Suppose I have an ordered vector where the first element is the number of visits to a website in a given period of time by the unique IP with the highest number of visits, the second element is the number of visits by the unique IP with the second highest number of visits, and so on. I understand there may be per site variations, but is there in general an assumed pattern to the shape of this vector? Does it, for instance, follow a power-law distribution?
No, unique visitors to a website do not follow a power law.
In the last few years, there has been increasing rigor in testing power law claims (e.g., Clauset, Shalizi and Newman 2009).

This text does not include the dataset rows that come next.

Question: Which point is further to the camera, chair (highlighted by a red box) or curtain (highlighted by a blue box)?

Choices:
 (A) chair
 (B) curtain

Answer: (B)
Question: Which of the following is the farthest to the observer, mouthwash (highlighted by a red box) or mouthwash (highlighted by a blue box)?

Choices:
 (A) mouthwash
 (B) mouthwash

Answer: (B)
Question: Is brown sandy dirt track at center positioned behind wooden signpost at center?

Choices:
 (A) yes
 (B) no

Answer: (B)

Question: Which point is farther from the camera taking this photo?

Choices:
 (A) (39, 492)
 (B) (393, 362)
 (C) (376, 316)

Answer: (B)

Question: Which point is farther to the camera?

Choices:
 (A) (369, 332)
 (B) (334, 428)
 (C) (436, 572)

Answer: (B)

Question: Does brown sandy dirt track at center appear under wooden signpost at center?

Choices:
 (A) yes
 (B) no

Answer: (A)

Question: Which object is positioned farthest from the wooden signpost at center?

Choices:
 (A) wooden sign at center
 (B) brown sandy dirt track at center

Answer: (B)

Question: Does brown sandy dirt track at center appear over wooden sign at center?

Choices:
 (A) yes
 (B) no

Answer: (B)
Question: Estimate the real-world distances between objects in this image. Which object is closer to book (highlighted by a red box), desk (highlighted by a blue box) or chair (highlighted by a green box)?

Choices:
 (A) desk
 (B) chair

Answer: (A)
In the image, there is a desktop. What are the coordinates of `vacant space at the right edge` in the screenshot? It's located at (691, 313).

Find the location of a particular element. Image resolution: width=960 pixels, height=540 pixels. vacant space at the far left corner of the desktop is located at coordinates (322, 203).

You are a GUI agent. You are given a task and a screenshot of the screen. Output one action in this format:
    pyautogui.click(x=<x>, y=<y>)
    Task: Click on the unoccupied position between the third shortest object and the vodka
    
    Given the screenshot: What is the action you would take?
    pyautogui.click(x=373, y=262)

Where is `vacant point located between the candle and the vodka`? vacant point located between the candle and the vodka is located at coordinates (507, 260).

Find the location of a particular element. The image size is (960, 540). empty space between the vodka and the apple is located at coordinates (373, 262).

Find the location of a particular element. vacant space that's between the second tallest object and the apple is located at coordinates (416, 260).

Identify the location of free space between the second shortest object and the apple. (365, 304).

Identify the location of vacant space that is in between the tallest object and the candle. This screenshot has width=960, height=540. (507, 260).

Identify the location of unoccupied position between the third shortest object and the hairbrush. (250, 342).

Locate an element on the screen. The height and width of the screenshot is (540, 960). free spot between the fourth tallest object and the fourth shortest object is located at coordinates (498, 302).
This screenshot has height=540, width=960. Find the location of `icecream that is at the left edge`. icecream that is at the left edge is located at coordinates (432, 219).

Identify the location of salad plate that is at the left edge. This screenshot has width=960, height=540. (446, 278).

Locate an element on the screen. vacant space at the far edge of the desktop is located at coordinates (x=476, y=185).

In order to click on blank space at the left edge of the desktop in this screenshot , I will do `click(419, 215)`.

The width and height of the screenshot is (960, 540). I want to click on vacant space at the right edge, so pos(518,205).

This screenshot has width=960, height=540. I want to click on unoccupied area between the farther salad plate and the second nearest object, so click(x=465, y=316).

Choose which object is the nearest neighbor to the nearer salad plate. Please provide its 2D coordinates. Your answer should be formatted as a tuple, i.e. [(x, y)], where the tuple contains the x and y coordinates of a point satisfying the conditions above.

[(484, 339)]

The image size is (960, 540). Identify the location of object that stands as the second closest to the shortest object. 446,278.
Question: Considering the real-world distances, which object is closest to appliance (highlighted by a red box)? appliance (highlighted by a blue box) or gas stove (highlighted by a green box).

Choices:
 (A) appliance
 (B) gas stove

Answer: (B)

Apparently, past claims often weren't well tested and it was common to plot the data on a log-log scale and rely on the "eyeball test" to demonstrate a straight line. Now that formal tests are more common, many distributions turn out not to follow power laws.
The best two references I know that examine user visits on the web are Ali and Scarr (2007) and Clauset, Shalizi and Newman (2009).
Ali and Scarr (2007) looked at a random sample of user clicks on a Yahoo website and concluded:
Prevailing wisdom is that the distribution of web clicks and pageviews follows a scale-free power law distribution. However, we have found that a statistically significantly better description of the data is the scale-sensitive Zipf- Mandelbrot distribution and that mixtures thereof further enhances the fit. Previous analyses have three disadvantages: they have used a small set of candidate distributions, analyzed out-of-date user web behavior (circa 1998) and used questionable statistical methodologies. Although we cannot preclude that a better fitting distribution may not one day be found, we can say for sure that the scale-sensitive Zipf-Mandelbrot distribution provides a statistically significantly stronger fit to the data than the scale-free power-law or Zipf on a variety of verticals from the Yahoo domain.
Here is a histogram of individual user clicks over a month and their same data on a log-log plot, with different models they compared. The data are clearly not on a straight log-log line expected from a scale-free power distribution.
Clauset, Shalizi and Newman (2009) compared power law explanations with alternative hypotheses using likelihood ratio tests and concluded both web hits and links "cannot plausibly be considered to follow a power law." Their data for the former were web hits by customers of the America Online Internet service in a single day and for the latter were links to web sites found in a 1997 web crawl of about 200 million web pages. The below images give the cumulative distribution functions P(x) and their maximum likelihood power-law ﬁts.
For both these data sets, Clauset, Shalizi and Newman found that power distributions with exponential cutoﬀs to modify the extreme tail of the distribution were clearly better than pure power law distributions and that log-normal distributions were also good fits. (They also looked at exponential and stretched exponential hypotheses.)
If you have a dataset in hand and are not just idly curious, you should fit it with different models and compare them (in R: pchisq(2 * (logLik(model1) – logLik(model2)), df = 1, lower.tail = FALSE) ). I confess I have no idea offhand how to model a zero-adjusted ZM model. Ron Pearson has blogged about ZM distributions and there is apparently an R package zipfR. Me, I would probably start with a negative binomial model but I am not a real statistician (and I'd love their opinions).
(I also want to second commenter @richiemorrisroe above who points out data are likely influenced by factors unrelated to individual human behavior, like programs crawling the web and IP addresses that represent many people's computers.)